Now that we have the transformation T ready, calculate the indices for ion pairs located in the rectangle roi:

>>> idx = mevents.pair_indices
>>> mass = data.mass[idx]

>>> # We must work in homogenous coordinates due to the translation transformation, so append a column of ones
>>> mass_hom = n.hstack([mass, n.ones([mass.shape[0], 1])])

>>> # Apply the transformation and drop off the extra column of ones
>>> transformed = (T @ mass_hom.T).T[:, 0:2]

>>> # Now filter out pairs that are not contained within the rectangle
>>> idx2 = n.argwhere((transformed[:, 0] >= 0) &
>>>               (transformed[:, 0] <= r) &
>>>               (transformed[:, 1] >= -w/2) &
>>>               (transformed[:, 1] <= w/2))[:, 0]

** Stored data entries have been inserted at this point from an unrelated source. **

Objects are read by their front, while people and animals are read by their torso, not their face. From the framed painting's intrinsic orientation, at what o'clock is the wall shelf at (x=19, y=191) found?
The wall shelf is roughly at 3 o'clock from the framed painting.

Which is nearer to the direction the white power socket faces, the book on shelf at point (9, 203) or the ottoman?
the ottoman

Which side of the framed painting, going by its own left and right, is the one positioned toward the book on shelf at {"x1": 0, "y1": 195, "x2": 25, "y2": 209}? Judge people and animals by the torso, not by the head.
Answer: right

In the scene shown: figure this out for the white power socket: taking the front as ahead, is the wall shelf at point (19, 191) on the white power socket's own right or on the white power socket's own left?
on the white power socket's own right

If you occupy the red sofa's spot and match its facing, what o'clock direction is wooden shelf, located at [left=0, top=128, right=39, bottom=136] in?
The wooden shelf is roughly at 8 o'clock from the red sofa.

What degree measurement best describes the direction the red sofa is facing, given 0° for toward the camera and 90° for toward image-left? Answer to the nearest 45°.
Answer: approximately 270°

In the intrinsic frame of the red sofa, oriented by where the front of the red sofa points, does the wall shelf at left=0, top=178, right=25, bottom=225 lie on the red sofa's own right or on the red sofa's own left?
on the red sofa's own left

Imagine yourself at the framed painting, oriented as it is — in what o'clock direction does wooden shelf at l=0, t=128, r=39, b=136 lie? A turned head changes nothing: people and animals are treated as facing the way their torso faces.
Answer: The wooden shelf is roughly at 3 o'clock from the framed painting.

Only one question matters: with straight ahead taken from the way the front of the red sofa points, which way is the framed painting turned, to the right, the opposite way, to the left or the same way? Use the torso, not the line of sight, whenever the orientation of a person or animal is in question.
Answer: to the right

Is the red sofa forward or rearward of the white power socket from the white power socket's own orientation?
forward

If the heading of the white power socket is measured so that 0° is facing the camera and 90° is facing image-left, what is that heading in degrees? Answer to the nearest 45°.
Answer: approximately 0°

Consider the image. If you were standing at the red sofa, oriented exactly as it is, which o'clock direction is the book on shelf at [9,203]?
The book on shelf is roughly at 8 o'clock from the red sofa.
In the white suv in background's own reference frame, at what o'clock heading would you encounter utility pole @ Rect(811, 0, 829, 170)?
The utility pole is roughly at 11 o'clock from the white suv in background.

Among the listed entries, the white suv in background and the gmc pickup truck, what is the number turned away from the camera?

>>> # This is the array of all pairs contained within the rectangle
>>> idx_filt = idx[idx2]

Now use the filtered ion pair indices to retrieve the pair data from within the rectangle and make the plots:

>>> # Filtered mass/charge ratios, TOF, and detector coordinate info
>>> mass_filt = roi.mass[idx_filt]
>>> tof_filt = roi.mass[idx_filt]
>>> detx = roi.misc["det_x"][idx_filt]
>>> dety = roi.misc["det_y"][idx_filt]

>>> diff_detx = detx[:, 1] - detx[:, 0]
>>> diff_dety = dety[:, 1] - dety[:, 0]
>>> diff_det = n.sqrt(diff_detx**2 + diff_dety**2)
>>> diff_mass = n.diff(mass).ravel()
>>> diff_tof = n.diff(tof)

>>> # Plot the data
>>> fig, ax = plt.subplots(1, 2)
>>> ax[0].hist(diff_tof, bins=75, range=(0, 25))
>>> ax[0].set_xlabel("Time of flight (ns)")
>>> ax[0].set_ylabel("Counts")

>>> hist = ax[1].hist2d(diff_det, diff_mass, bins=(100, 100), range=((0, 7), (0, 7)), cmap="hot")
>>> ax[1].set_xlabel("Detector distance (mm)")
>>> ax[1].set_ylabel("Mass/charge difference (Da)")
>>> ax[1].set_aspect("equal")
>>> plt.show()

Finally this produces the two graphs showing both the detector dead time ~3.5 ns (first figure) and the mass/charge ratio difference vs detector distance showing the effect of molecular dissociation orientation on TOF and position.

See this reference for explanation of the right figure:

I. Blum, L. Rigutti, F. Vurpillot, A. Vella, A. Gaillard, and B. Deconihout, “Dissociation Dynamics of Molecular Ions in High dc Electric Field,” J. Phys. Chem. A, vol. 120, no. 20, pp. 3654–3662, 2016.